Y si no, si sus dioses no tienen injerencia en las artes litográficas, les suplicaríamos que ahora que el papa pretende desplegar sus alas hacia Mocoa traiga bajo su brazo una nueva edición de los mandamientos religiosos y que esté encabezada por la orden imperiosa de NO DEFORESTARÁS, so pena de pasar la siguiente vida bajo el fango del olvido.

Y si no, si sus dioses tampoco inciden en las decisiones y en la agenda papal, nos hincaríamos de rodillas para que alguna vez los ciudadanos aprendamos a elegir dirigentes en cuyos propósitos no se destaque la explotación indiscriminada de los recursos naturales, que entiendan, por ejemplo, que este planeta y sus habitantes necesitan más árboles que vacas para fluir en el ciclo de la existencia. Que sus ministros de medio ambiente entiendan por lo menos en lo que consiste la fotosíntesis, por favor.

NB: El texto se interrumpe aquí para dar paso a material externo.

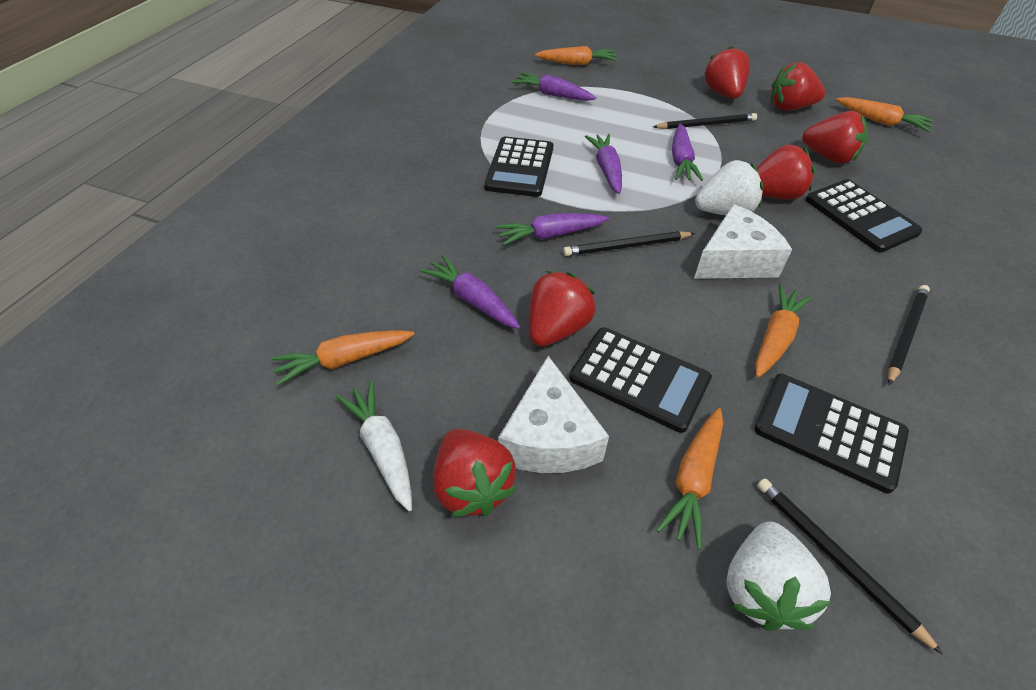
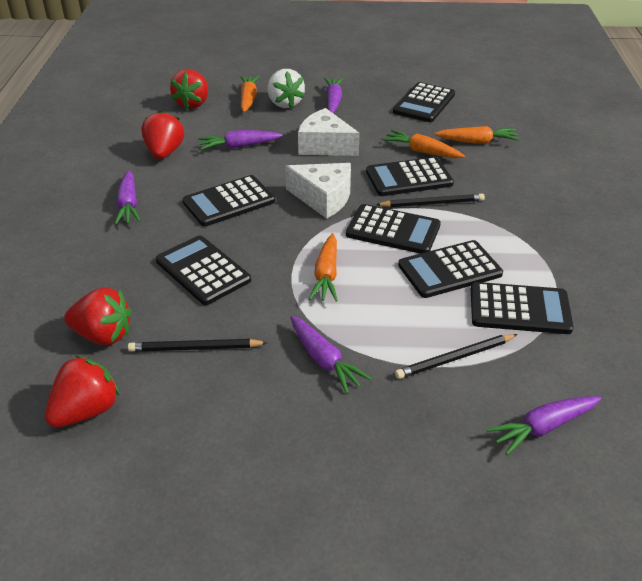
black calculator: [484,136,553,197] [569,327,712,433] [754,374,909,493] [806,179,922,253] = 4 -> [156,235,251,305] [182,175,275,227] [346,204,441,254] [366,157,454,196] [393,82,455,122] [398,240,503,298] [471,282,574,334] = 7
black pencil: [563,231,695,256] [653,113,757,129] [757,478,943,655] [888,285,930,385] = 4 -> [128,339,268,352] [376,193,485,207] [395,334,518,379] = 3
orange carrot: [271,330,414,386] [535,46,617,65] [656,408,723,549] [755,284,813,377] [836,97,934,132] = 5 -> [240,76,260,112] [309,233,338,301] [383,130,465,158] [434,126,519,144] = 4
red strawberry: [433,429,516,517] [529,271,596,346] [704,46,750,99] [756,145,815,199] [771,62,825,110] [802,111,868,164] = 6 -> [45,356,120,427] [64,287,132,345] [141,110,184,159] [170,69,208,109] = 4
white carrot: [336,381,412,511] = 1 -> none = 0
white strawberry: [695,160,763,215] [727,521,831,631] = 2 -> [267,69,305,108] = 1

Pero esto es ya mucho pedir, de seguro, quizás, esos dioses no existan o les quede grande esta tarea.

Por otro lado, es loable la solidaridad que esta tragedia despertó en los colombianos. Reporta el presidente que, hasta el 12 de abril (12 días después de la tragedia) se recibieron 1.294 toneladas de ayuda humanitaria y que las cuentas bancarias destinadas para la ayuda monetaria superaron los 6 mil millones de pesos colombianos, es decir casi 2 millones de dólares. Los que entienden de cifras sabrán explicarnos para qué servirá esta suma de dinero.

En Mocoa los damnificados aseguran que solamente Dios sabrá si esos recursos, sumados a los más de 9 millones de dólares donados por otros países, serán administrados de manera honesta y eficiente. Al parecer tampoco entienden mucho el concepto de veeduría ciudadana y se resignan a ser hoy los protagonistas de estos eventos espectaculares y vistosos que cada invierno ocupan a los medios de comunicación en la búsqueda de historias de hondos dolores y de débiles esperanzas.

En medio del registro fotográfico de las huellas de la avalancha, inmersos en el olor de cadáveres que se descomponen, un colega me avisa: ¡ahí vienen los chulos! Levanto la mirada y una bandada de buitres planea en círculos sobre mi cabeza. En el horizonte una manada de reporteros se acerca hambrienta.